Toda la confección, a excepción de los cortes de las hojas, fue hecha por Leslie.

–¿Y por qué no tiene guarda?
–Cuando lo diagramé, siempre pensé en que la tapa del libro dijera el título y por el otro lado, que lo tuviera tachado. Entonces, si le ponía guarda, perdía este mensaje. Como los cuadernillos tienen que tener cierto número de páginas, tendría que haber añadido otra página para pegar la guarda y eso ya me complicaba el proceso de encuadernación. Por una decisión práctica dije: «Voy a dejar esto así y voy a ver cómo puedo hacer el tema de la guarda». Entonces cuando pensé dejar al aire el hilo, que es multicolor, entonces le hice una rosita y pensé que no podía esconderlo.

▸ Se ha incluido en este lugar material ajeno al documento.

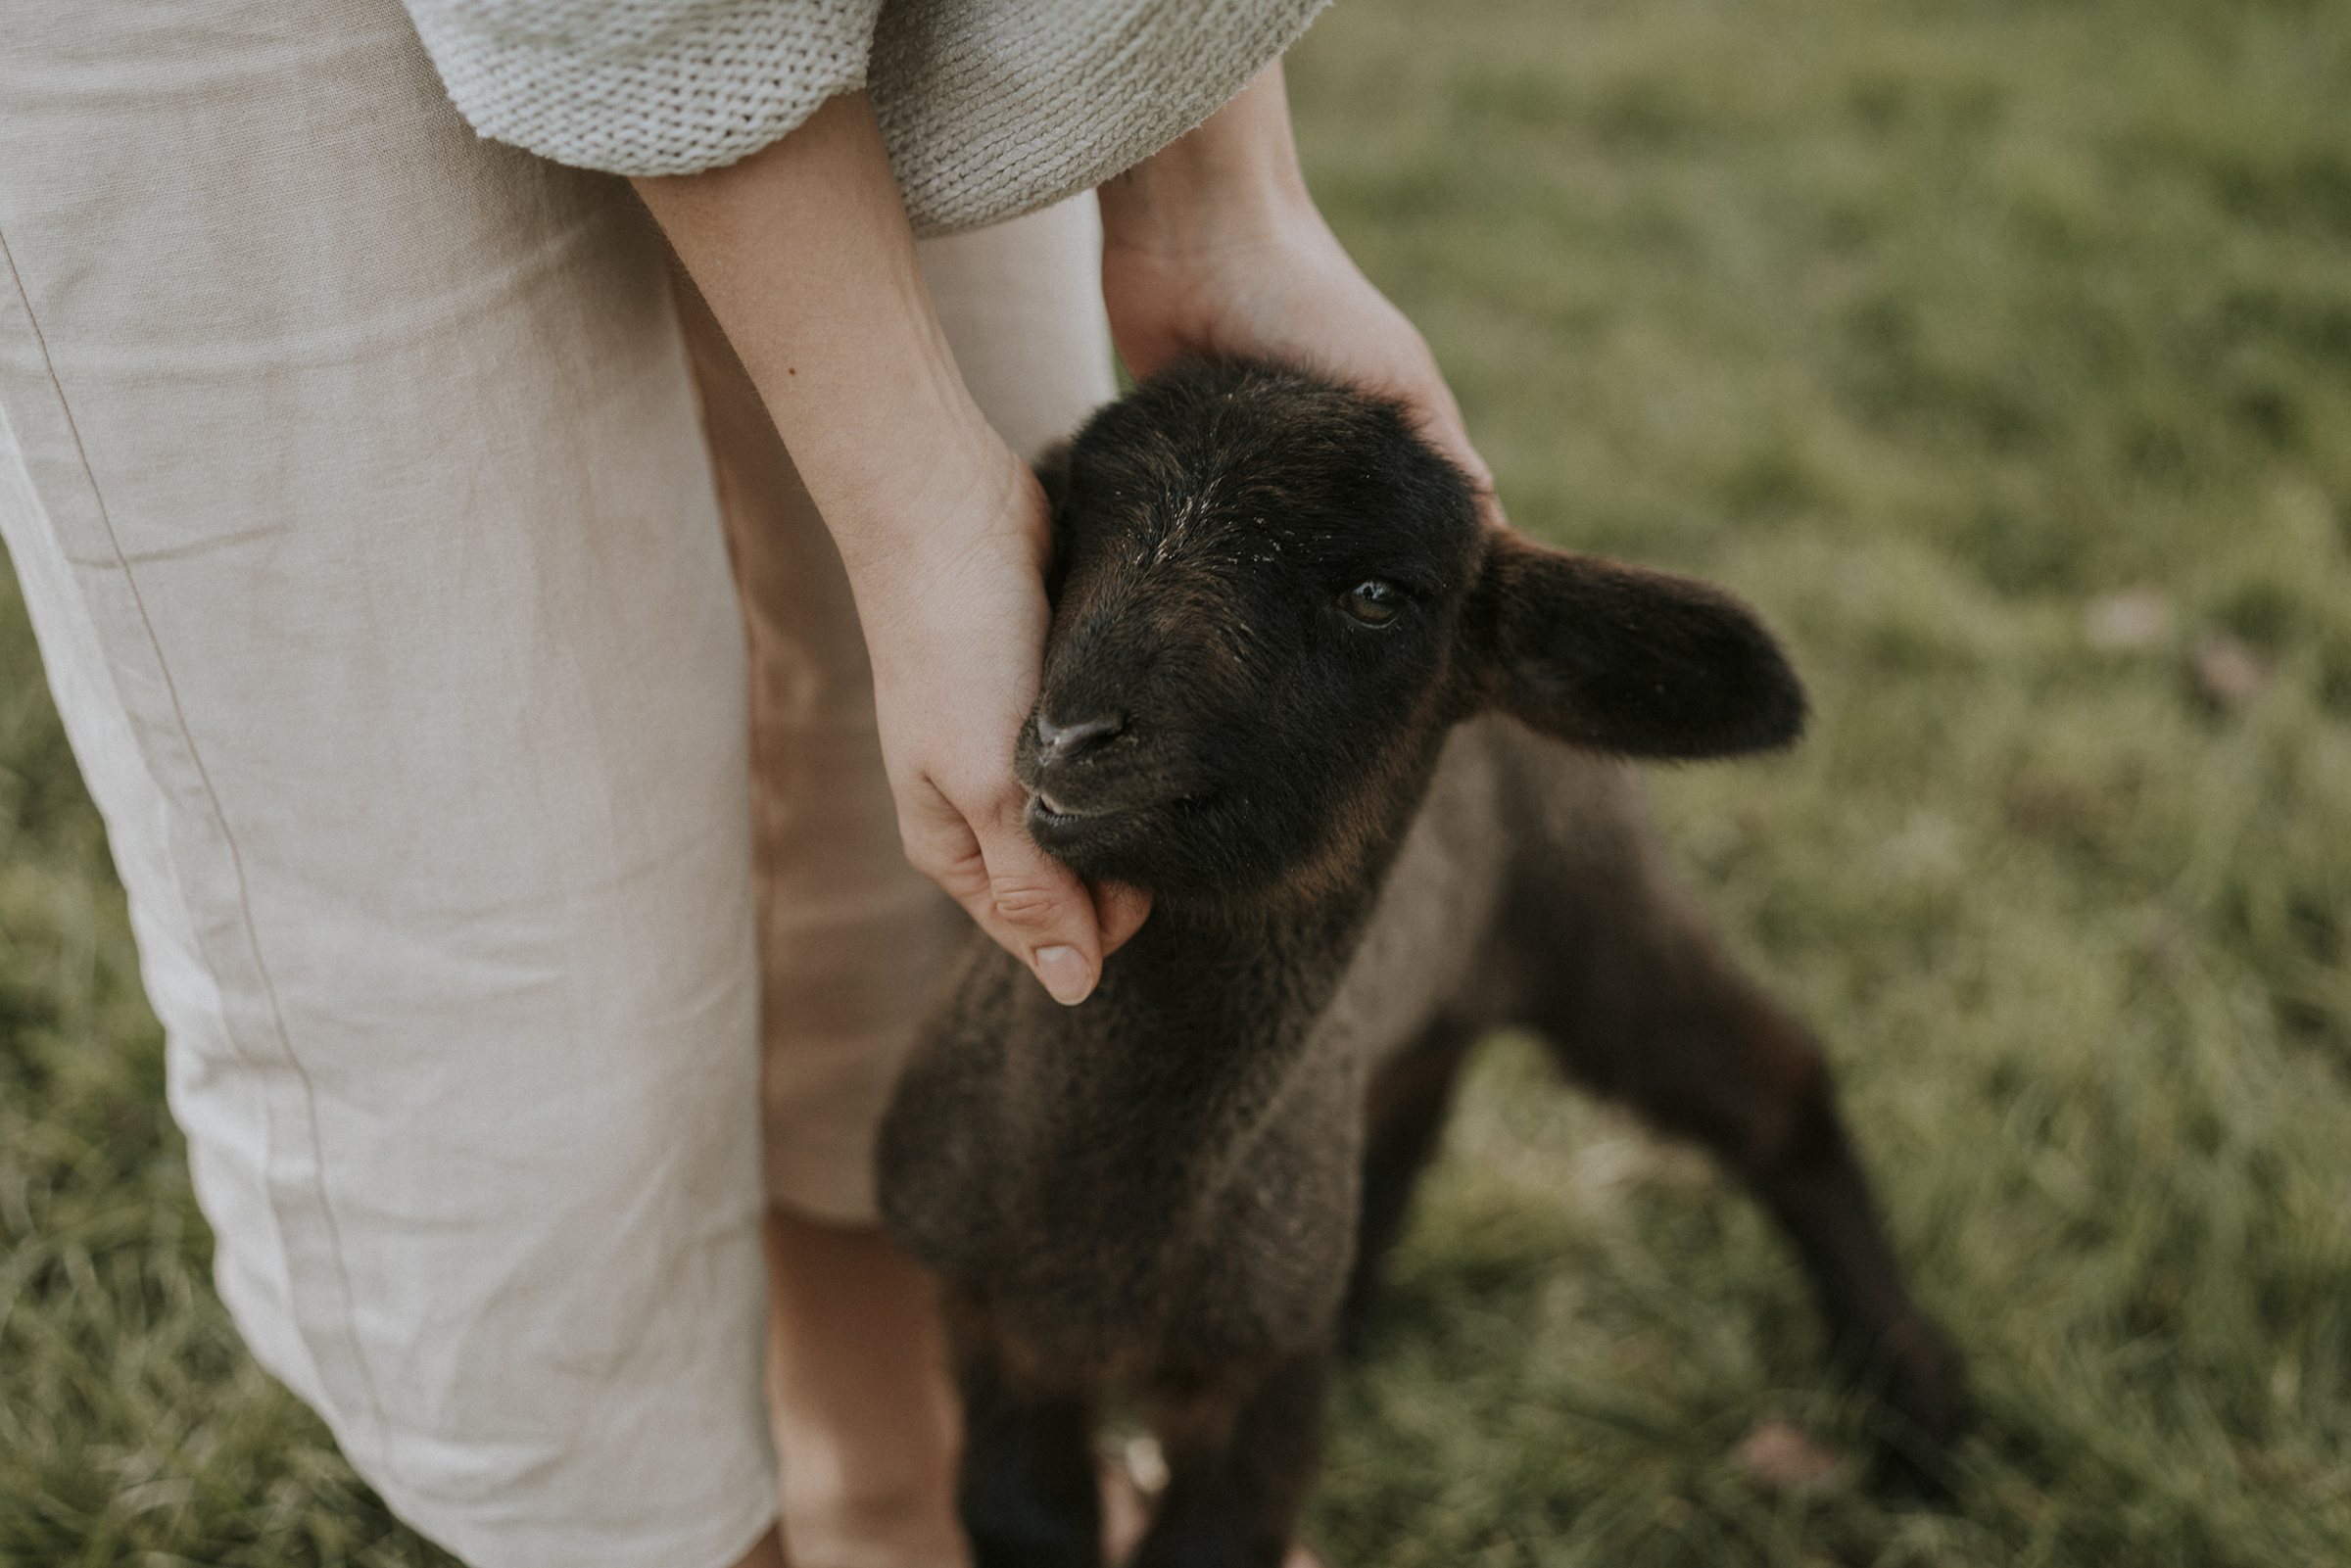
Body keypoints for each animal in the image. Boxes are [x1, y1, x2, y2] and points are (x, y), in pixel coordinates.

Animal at [876, 359, 1964, 1568]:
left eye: (1376, 595)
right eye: (1068, 518)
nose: (1070, 734)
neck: (1098, 1244)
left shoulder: (1263, 1386)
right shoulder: (983, 1320)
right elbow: (1021, 1517)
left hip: (1596, 903)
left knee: (1780, 1091)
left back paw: (1922, 1411)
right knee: (1417, 1103)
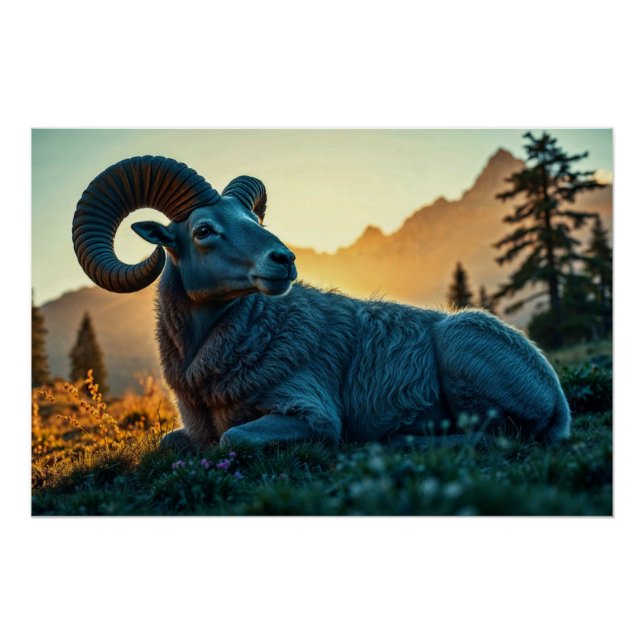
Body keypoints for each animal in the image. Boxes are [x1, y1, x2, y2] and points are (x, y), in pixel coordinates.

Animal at [72, 155, 571, 451]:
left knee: (494, 434)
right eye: (203, 230)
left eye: (255, 219)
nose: (284, 259)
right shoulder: (192, 430)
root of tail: (557, 399)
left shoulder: (312, 414)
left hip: (463, 356)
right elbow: (168, 443)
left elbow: (232, 438)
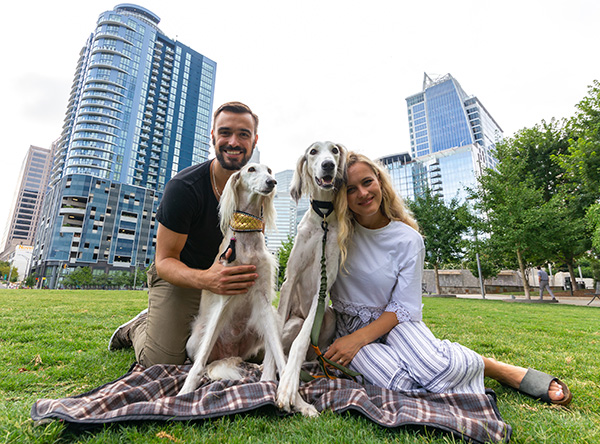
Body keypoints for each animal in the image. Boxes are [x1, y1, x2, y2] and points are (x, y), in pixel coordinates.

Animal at [177, 162, 288, 396]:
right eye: (251, 169)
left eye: (270, 171)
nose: (271, 182)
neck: (246, 240)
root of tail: (228, 353)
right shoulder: (224, 295)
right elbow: (198, 365)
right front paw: (184, 392)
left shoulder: (263, 299)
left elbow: (281, 358)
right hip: (194, 340)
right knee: (203, 359)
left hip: (266, 323)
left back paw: (263, 371)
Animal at [274, 141, 344, 416]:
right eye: (313, 151)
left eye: (335, 150)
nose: (328, 165)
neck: (322, 217)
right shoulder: (289, 280)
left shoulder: (321, 292)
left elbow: (301, 341)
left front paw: (290, 386)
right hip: (294, 321)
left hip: (329, 315)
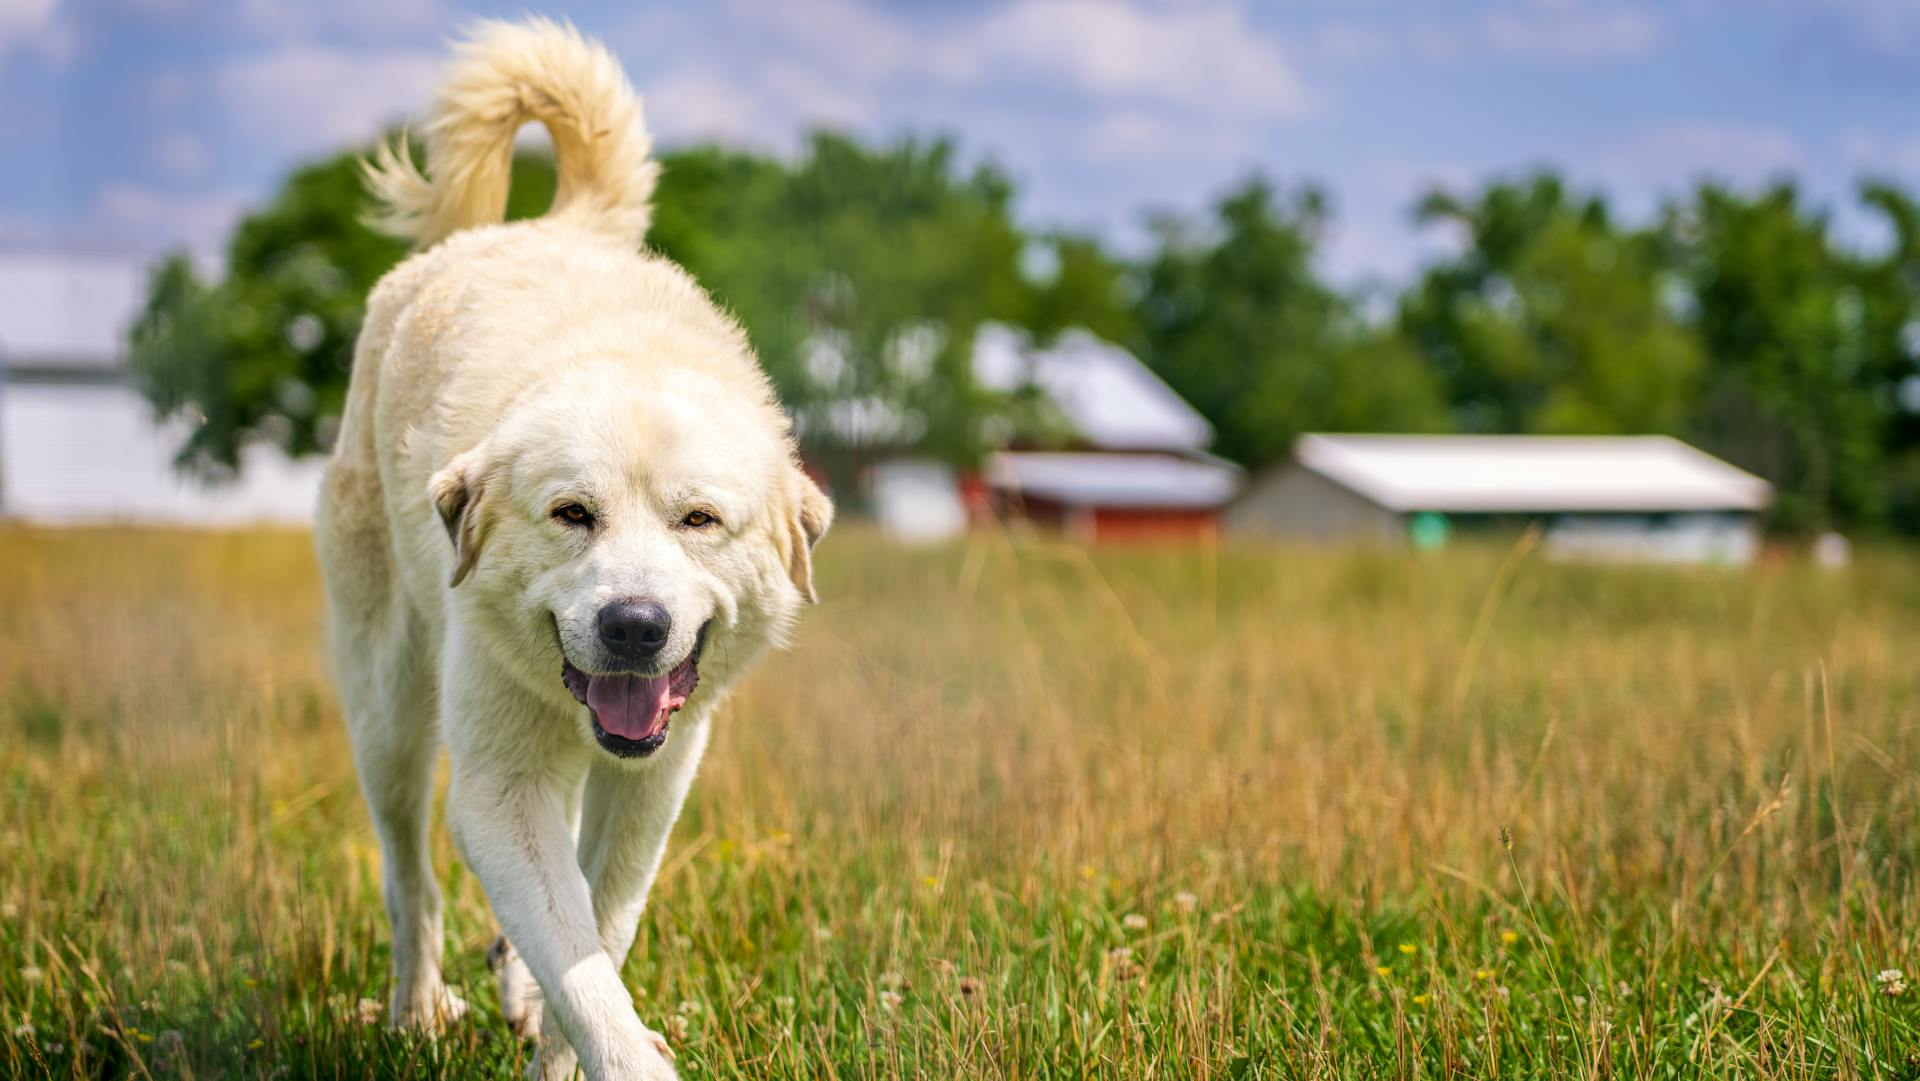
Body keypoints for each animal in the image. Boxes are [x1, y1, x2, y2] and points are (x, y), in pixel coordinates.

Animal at [312, 19, 825, 1081]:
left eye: (698, 520)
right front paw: (616, 1053)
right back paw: (417, 1009)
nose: (635, 626)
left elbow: (599, 928)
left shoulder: (655, 779)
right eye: (572, 513)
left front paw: (553, 1036)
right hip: (389, 705)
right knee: (408, 871)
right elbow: (578, 957)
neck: (622, 352)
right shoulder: (501, 786)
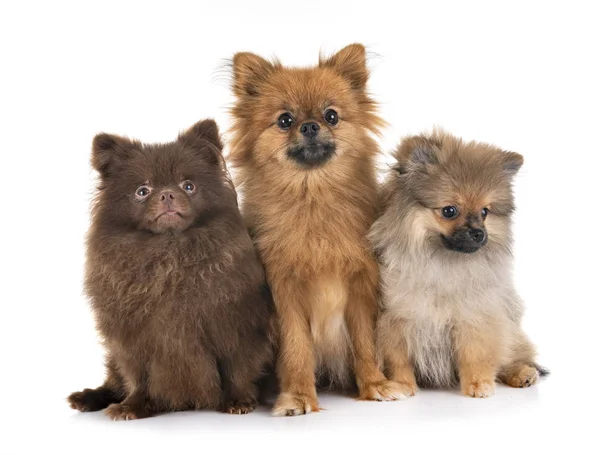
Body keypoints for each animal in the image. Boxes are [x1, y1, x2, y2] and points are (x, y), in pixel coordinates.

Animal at [67, 120, 272, 420]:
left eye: (188, 186)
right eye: (142, 191)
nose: (167, 194)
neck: (170, 256)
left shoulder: (233, 329)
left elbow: (235, 369)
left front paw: (237, 401)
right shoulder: (132, 342)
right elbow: (138, 378)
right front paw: (133, 406)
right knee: (113, 381)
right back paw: (88, 398)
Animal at [229, 43, 404, 416]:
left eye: (331, 116)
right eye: (285, 120)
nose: (310, 126)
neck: (313, 199)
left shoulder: (360, 287)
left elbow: (365, 343)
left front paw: (375, 385)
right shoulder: (285, 292)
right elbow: (297, 348)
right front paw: (297, 396)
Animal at [370, 130, 548, 398]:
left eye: (485, 212)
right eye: (450, 211)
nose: (478, 233)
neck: (442, 263)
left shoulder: (473, 316)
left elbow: (475, 354)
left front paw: (478, 384)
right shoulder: (395, 320)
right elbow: (399, 358)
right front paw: (403, 385)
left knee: (513, 354)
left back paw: (522, 373)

Creo que la construcción física de un libro también es un proceso bacán. Es un proceso que de verdad se debe hacer al final, porque para los ansiosos y ansiosas como yo, piensan en una portada, en una tapa…, pero son decisiones que se deben dejar para el final, porque después cuaja todo. Es algo superpositivo no tenerlo resuelto, porque la vida no es perfecta ni resuelta. Y si se cae, que se caiga.
*(*) Fotos de Kika Francisca González.